BEGIN

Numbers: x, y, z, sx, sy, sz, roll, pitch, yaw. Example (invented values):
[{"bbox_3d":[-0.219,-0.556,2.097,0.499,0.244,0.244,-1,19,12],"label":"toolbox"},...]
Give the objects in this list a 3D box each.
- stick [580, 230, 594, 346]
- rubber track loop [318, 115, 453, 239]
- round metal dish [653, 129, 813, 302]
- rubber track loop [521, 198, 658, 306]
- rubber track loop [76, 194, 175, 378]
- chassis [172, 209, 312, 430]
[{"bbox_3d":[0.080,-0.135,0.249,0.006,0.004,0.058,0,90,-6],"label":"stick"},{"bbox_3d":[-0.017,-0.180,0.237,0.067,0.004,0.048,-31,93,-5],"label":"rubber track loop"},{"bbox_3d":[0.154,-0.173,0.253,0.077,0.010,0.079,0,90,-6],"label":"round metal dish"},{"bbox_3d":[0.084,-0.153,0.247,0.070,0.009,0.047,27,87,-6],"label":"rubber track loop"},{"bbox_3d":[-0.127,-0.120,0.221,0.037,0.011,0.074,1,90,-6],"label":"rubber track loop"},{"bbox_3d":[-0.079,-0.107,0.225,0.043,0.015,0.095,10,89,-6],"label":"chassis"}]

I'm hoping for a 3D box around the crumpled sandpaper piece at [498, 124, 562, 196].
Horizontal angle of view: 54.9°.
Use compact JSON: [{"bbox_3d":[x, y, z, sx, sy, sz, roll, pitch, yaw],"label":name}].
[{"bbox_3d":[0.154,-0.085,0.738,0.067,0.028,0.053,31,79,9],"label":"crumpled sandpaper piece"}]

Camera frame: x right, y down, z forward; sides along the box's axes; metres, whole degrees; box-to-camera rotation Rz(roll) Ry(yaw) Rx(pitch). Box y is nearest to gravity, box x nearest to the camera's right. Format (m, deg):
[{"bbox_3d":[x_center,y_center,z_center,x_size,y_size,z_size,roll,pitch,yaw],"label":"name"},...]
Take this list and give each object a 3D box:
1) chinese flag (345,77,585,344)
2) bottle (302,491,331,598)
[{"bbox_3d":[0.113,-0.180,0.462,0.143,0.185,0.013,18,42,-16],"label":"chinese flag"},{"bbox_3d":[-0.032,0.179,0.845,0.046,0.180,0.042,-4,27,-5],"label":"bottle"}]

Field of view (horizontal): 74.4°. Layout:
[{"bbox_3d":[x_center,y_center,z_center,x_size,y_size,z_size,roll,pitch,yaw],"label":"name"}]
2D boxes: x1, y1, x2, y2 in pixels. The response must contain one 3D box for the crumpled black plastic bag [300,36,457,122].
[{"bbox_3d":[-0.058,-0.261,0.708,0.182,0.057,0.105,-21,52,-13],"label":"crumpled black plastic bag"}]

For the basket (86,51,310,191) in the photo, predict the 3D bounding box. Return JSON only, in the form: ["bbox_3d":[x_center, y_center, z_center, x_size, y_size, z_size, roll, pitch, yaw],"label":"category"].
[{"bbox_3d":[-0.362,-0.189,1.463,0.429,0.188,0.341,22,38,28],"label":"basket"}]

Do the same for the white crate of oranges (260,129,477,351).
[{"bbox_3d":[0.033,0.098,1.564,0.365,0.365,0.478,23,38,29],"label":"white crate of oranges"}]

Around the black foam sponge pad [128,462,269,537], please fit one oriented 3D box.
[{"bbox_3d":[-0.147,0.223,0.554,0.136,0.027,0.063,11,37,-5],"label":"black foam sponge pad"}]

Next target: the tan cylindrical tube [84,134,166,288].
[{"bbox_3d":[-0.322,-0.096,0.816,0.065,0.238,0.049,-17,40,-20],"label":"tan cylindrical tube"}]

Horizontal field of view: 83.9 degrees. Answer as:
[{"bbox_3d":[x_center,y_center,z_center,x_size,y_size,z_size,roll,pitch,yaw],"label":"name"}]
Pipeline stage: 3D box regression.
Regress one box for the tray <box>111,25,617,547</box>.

END

◆ **ACTIVITY**: Every line from the one containing "Take this list" through the end of the material above should be retyped exactly; please include nothing else.

◆ **SOLUTION TO THE EXERCISE**:
Take this list and give each object a 3D box:
1) chinese flag (345,77,585,344)
2) bottle (302,491,331,598)
[{"bbox_3d":[0.113,-0.180,0.462,0.143,0.185,0.013,18,42,-16],"label":"chinese flag"},{"bbox_3d":[-0.032,0.179,0.845,0.046,0.180,0.042,-4,27,-5],"label":"bottle"}]

Field of view (horizontal): 74.4°. Layout:
[{"bbox_3d":[x_center,y_center,z_center,x_size,y_size,z_size,roll,pitch,yaw],"label":"name"}]
2D boxes: x1, y1, x2, y2 in pixels. The response must contain one 3D box for the crumpled black plastic bag [300,36,457,122].
[{"bbox_3d":[-0.058,-0.261,0.708,0.182,0.057,0.105,-21,52,-13],"label":"crumpled black plastic bag"}]

For the basket (86,51,310,191) in the photo, predict the 3D bounding box. Return JSON only, in the form: ["bbox_3d":[x_center, y_center, z_center, x_size, y_size, z_size, roll, pitch, yaw],"label":"category"].
[{"bbox_3d":[-0.362,-0.189,1.463,0.429,0.188,0.341,22,38,28],"label":"basket"}]

Do the same for the white crate of oranges (260,129,477,351).
[{"bbox_3d":[0.033,0.098,1.564,0.365,0.365,0.478,23,38,29],"label":"white crate of oranges"}]

Around the black foam sponge pad [128,462,269,537], please fit one oriented 3D box.
[{"bbox_3d":[-0.147,0.223,0.554,0.136,0.027,0.063,11,37,-5],"label":"black foam sponge pad"}]

Next target: the tan cylindrical tube [84,134,166,288].
[{"bbox_3d":[-0.322,-0.096,0.816,0.065,0.238,0.049,-17,40,-20],"label":"tan cylindrical tube"}]

Horizontal field of view: 83.9 degrees. Answer as:
[{"bbox_3d":[x_center,y_center,z_center,x_size,y_size,z_size,roll,pitch,yaw],"label":"name"}]
Pipeline stage: 3D box regression.
Regress one box for the tray <box>111,25,617,547</box>.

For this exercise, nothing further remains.